Problem to work on: The answer must consist solely of the lines from the opening line of the entries through the line with "Document page, 1667x1251 pixels.", transcribed exactly and without any pictures.
** Supplied information follows **
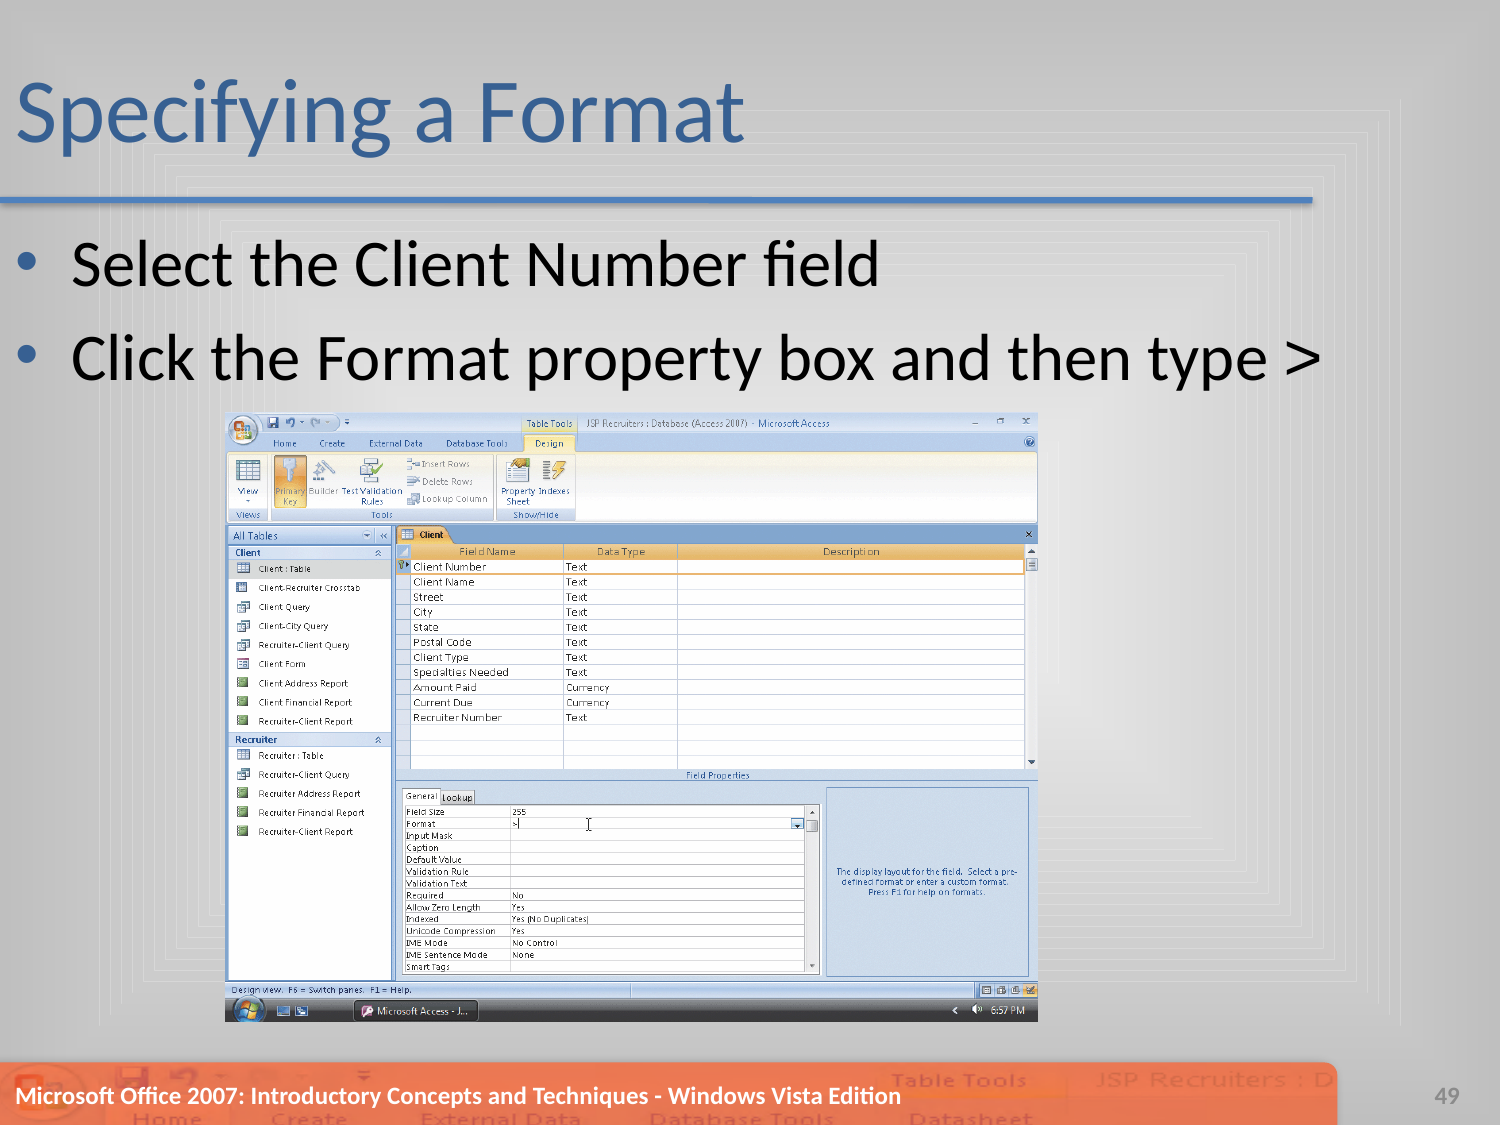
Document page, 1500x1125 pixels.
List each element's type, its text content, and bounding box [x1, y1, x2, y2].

title Specifying a Format [0, 12, 1425, 200]
list Select the Client Number field Click the Format property box and then type > [0, 212, 1425, 1005]
footer Microsoft Office 2007: Introductory Concepts and Techniques - Windows Vista Edition [0, 1065, 1300, 1125]
slide_number 49 [1400, 1065, 1475, 1125]
picture [224, 412, 1038, 1023]
picture [0, 1062, 1338, 1125]
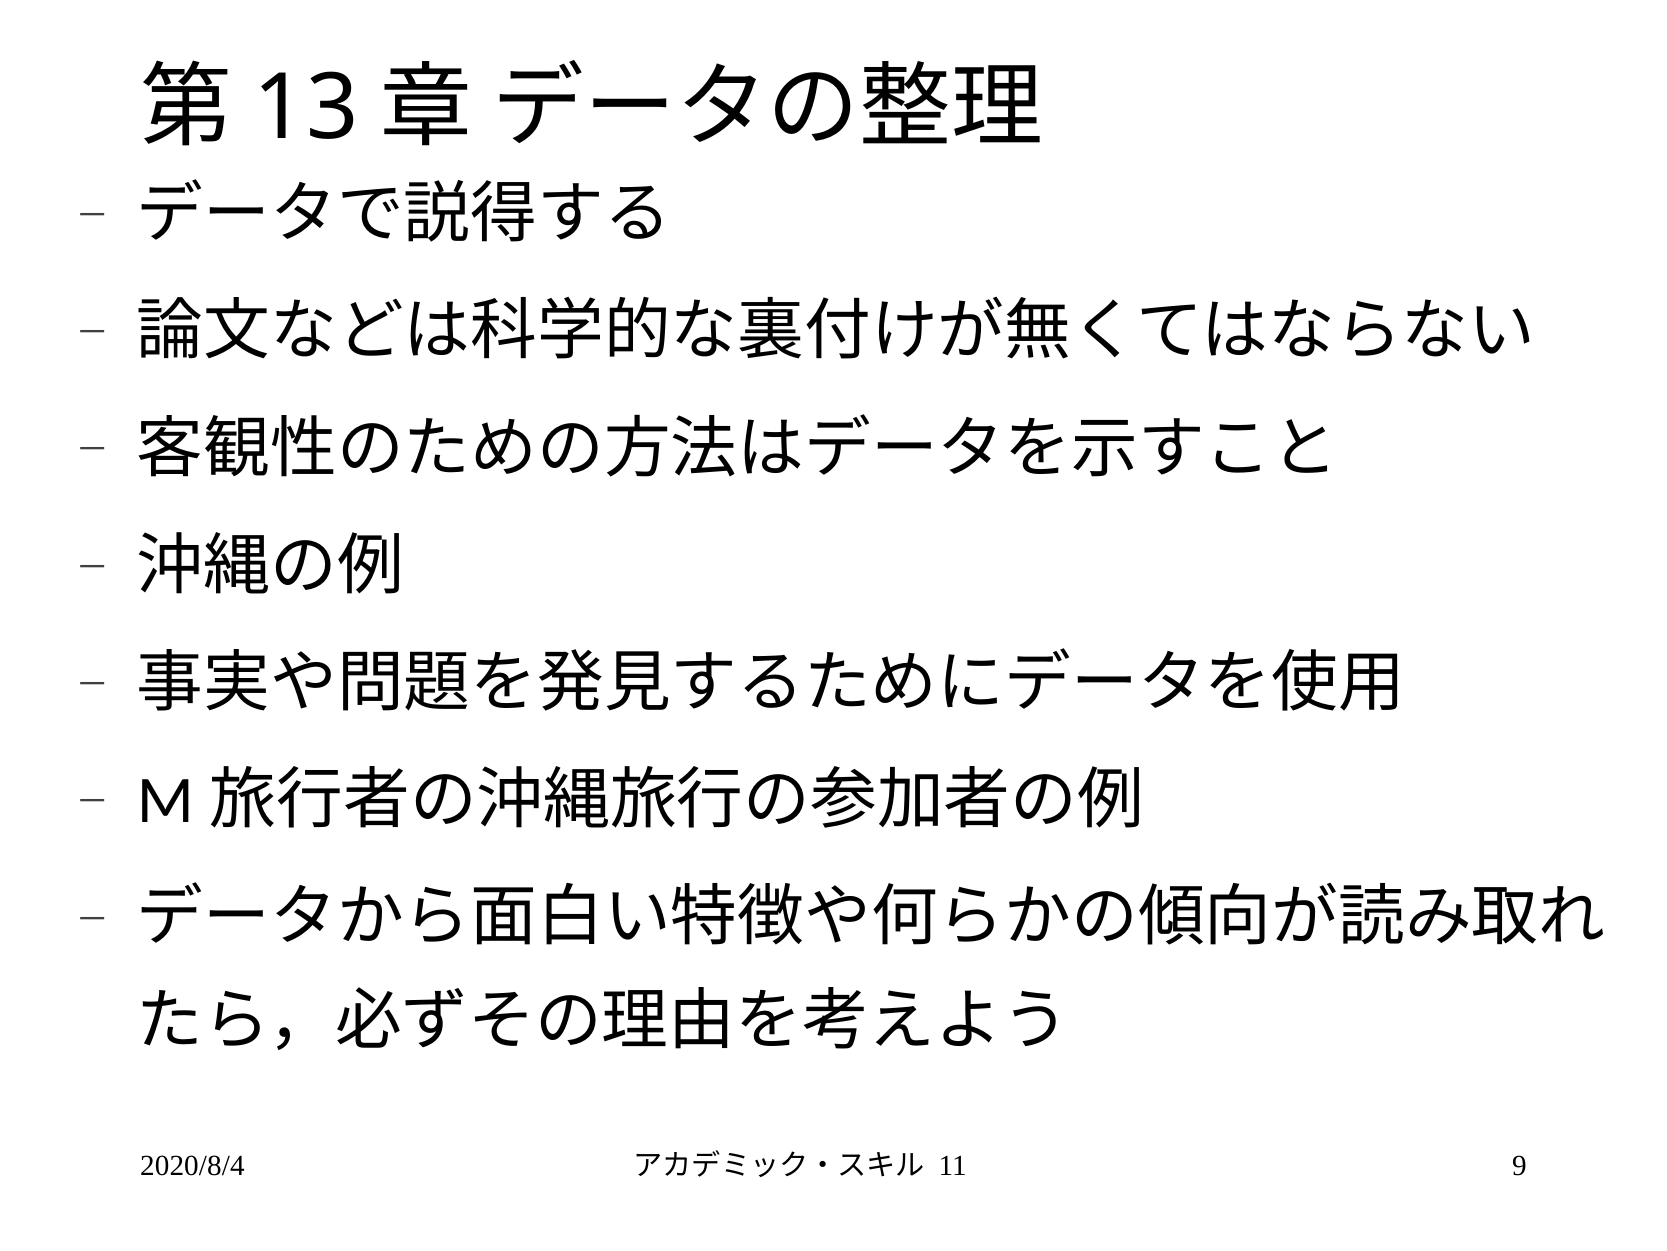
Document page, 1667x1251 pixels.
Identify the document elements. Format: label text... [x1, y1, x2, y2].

list データで説得する 論文などは科学的な裏付けが無くてはならない 客観性のための方法はデータを示すこと 沖縄の例 事実や問題を発見するためにデータを使用 M旅行者の沖縄旅行の参加者の例 データから面白い特徴や何らかの傾向が読み取れたら，必ずその理由を考えよう [65, 162, 1643, 1137]
title 第13章 データの整理 [125, 0, 1478, 162]
slide_number 9 [1194, 1138, 1543, 1223]
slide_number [124, 1138, 372, 1223]
footer アカデミック・スキル 11 [372, 1138, 1194, 1223]
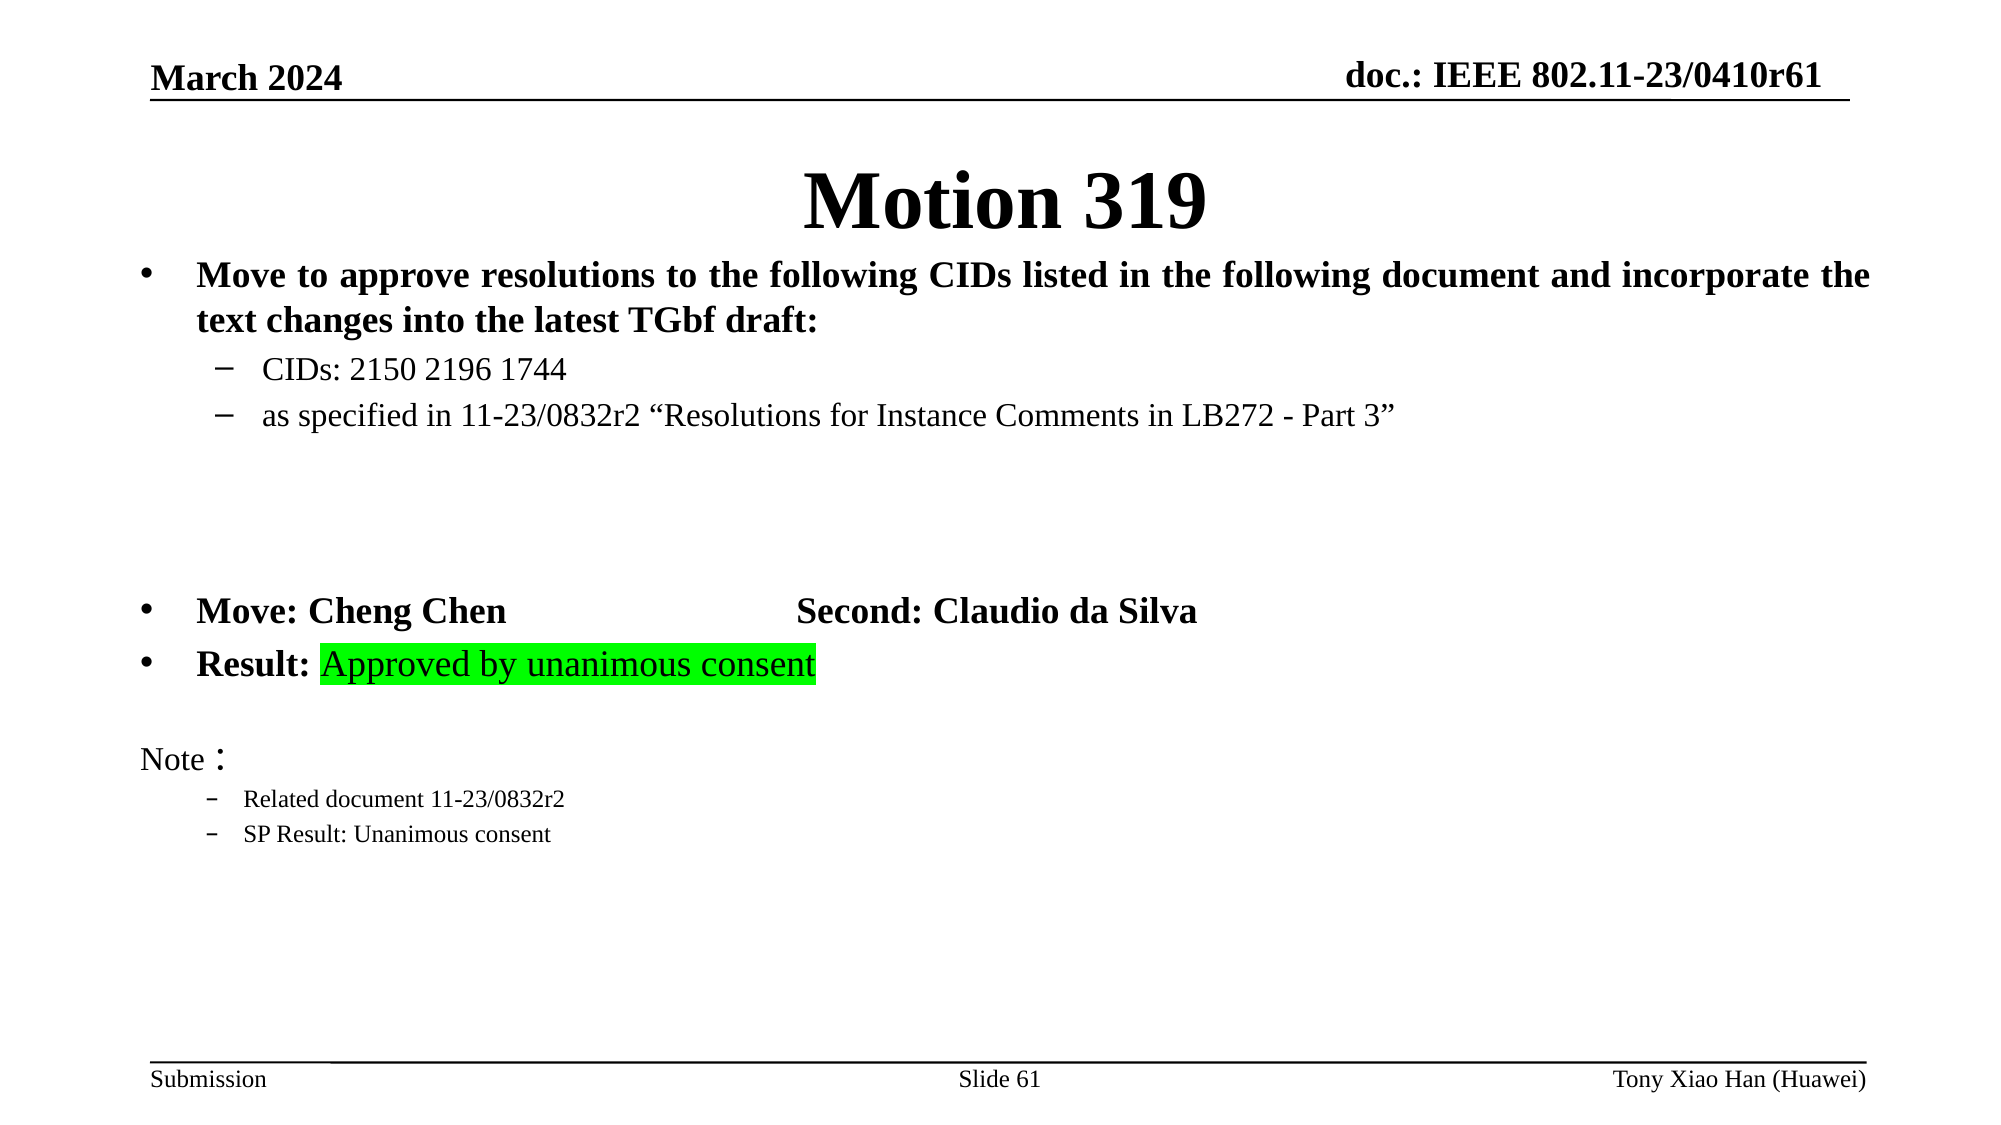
** End of Supplied information **
Response:
Document page, 1500x1125 pixels.
List each element's type, its text content, and bounding box [x1, y1, x2, y2].

title Specifying a Format [0, 12, 1425, 200]
list Select the Client Number field Click the Format property box and then type > [0, 212, 1425, 1005]
footer Microsoft Office 2007: Introductory Concepts and Techniques - Windows Vista Edition [0, 1065, 1300, 1125]
slide_number 49 [1400, 1065, 1475, 1125]
picture [224, 412, 1038, 1023]
picture [0, 1062, 1338, 1125]
Document page, 1667x1251 pixels.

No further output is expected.